In biology and ecology, extinction is the end of a species or group of taxa. The moment of extinction is generally considered to be the death of the last individual of that species (although the capacity to breed and recover may have been lost before this point). Because a species' potential range may be very large, determining this moment is difficult, and is usually done retrospectively. This difficulty leads to phenomena such as Lazarus taxa, where a species presumed extinct abruptly "re-appears" (typically in the fossil record) after a period of apparent absence.

Through evolution, new species arise through the process of speciation—where new varieties of organisms arise and thrive when they are able to find and exploit an ecological niche—and species become extinct when they are no longer able to survive in changing conditions or against superior competition.

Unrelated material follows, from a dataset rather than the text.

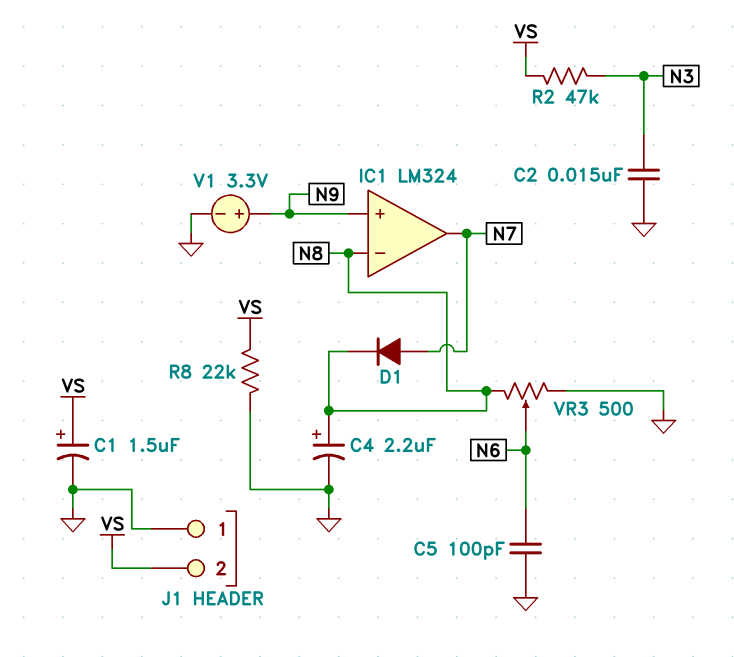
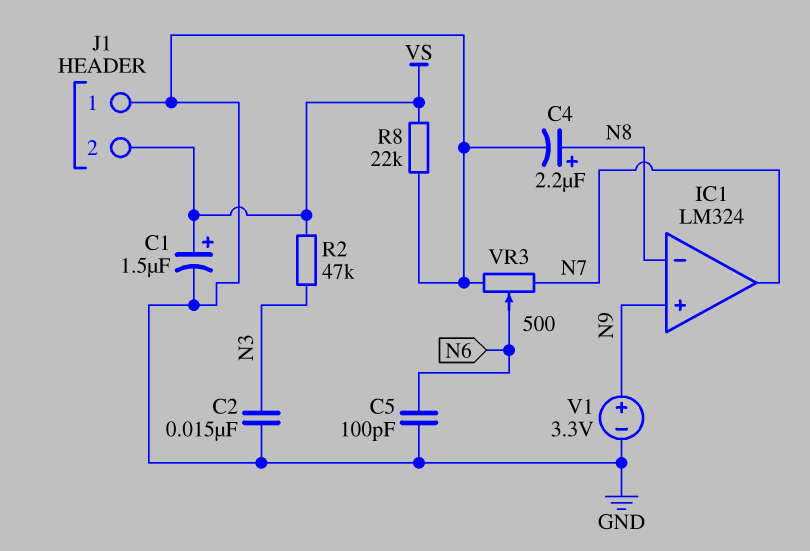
D1: diode (A N7, K N8) -> none
VR3: 500 (GND, N8, wiper N6) -> 500 (GND, N7, wiper N6)

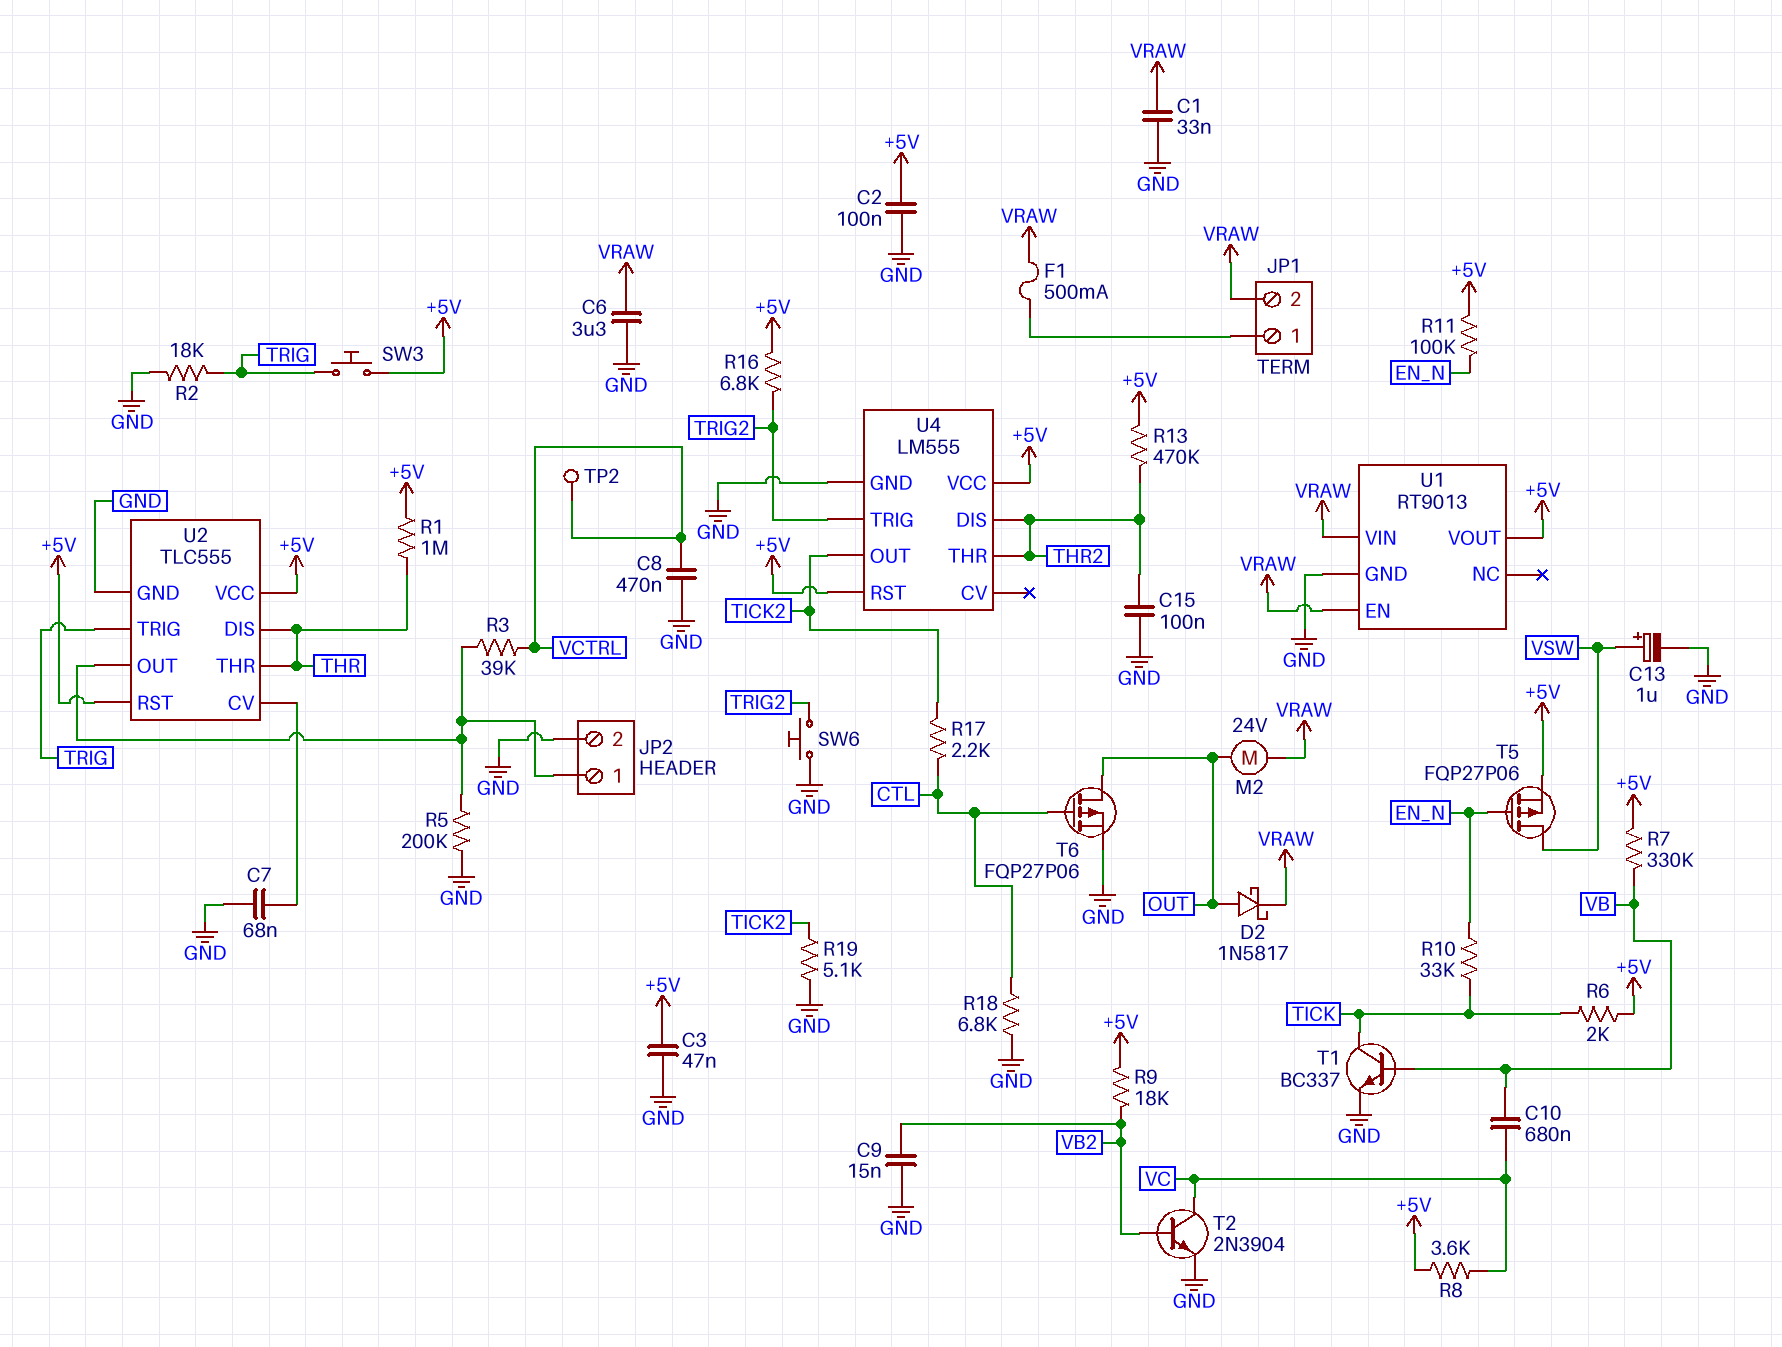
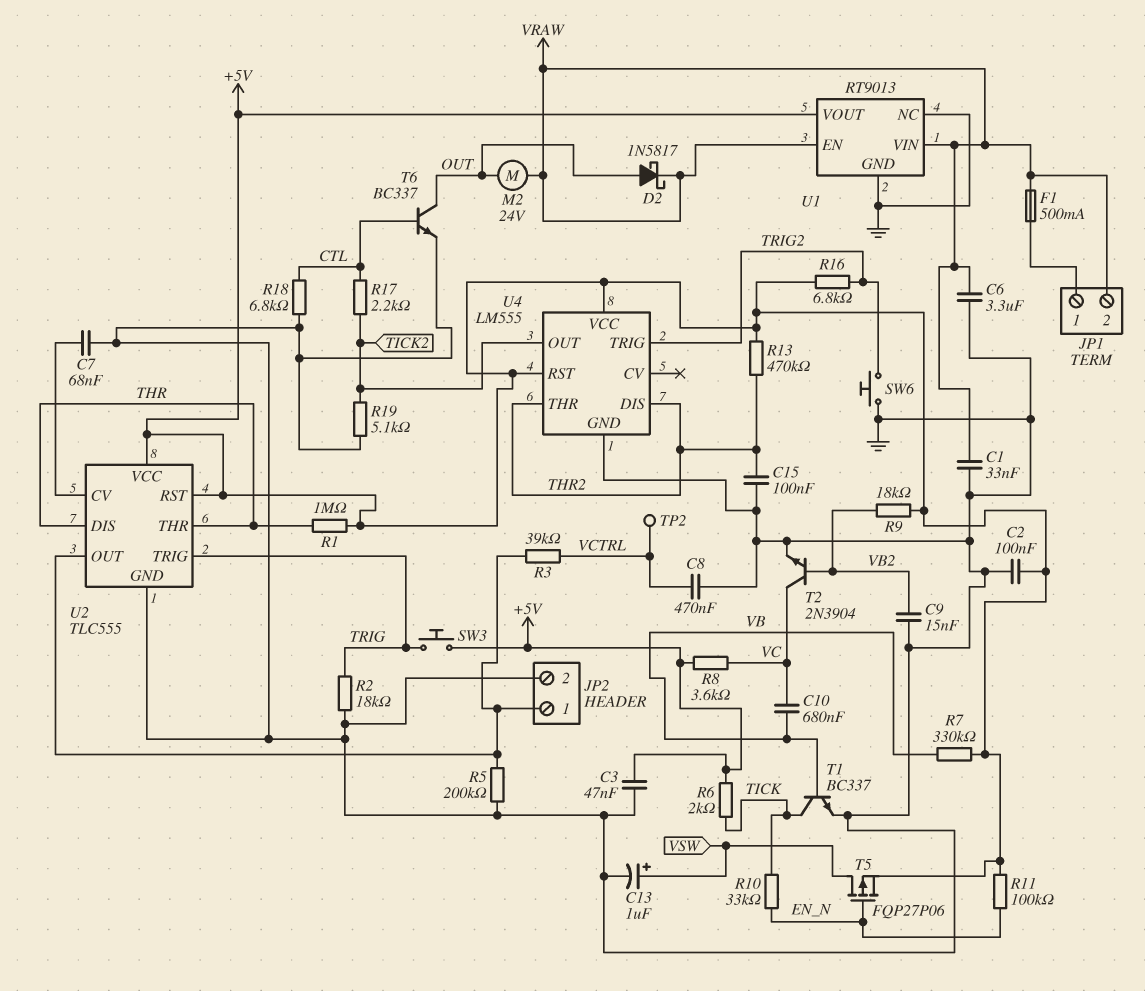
T6: PMOS FQP27P06 (G CTL, D OUT, S GND) -> NPN BC337 (B CTL, C OUT, E GND)
U1 pin NC: none -> GND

A typical species becomes extinct within 10 million years of its first appearance, although some species, called living fossils, survive virtually unchanged for hundreds of millions of years. Extinction, though, is usually a natural phenomenon; it is estimated that 99.9% of all species that have ever lived are now extinct.

Prior to the dispersion of humans across the earth, extinction generally occurred at a continuous low rate, mass extinctions being relatively rare events. Starting approximately 100,000 years ago, and coinciding with an increase in the numbers and range of humans, species extinctions have increased to a rate unprecedented since the Cretaceous–Tertiary extinction event. This is known as the Holocene extinction event and is at least the sixth such extinction event. Some experts have estimated that up to half of presently existing species may become extinct by 2100.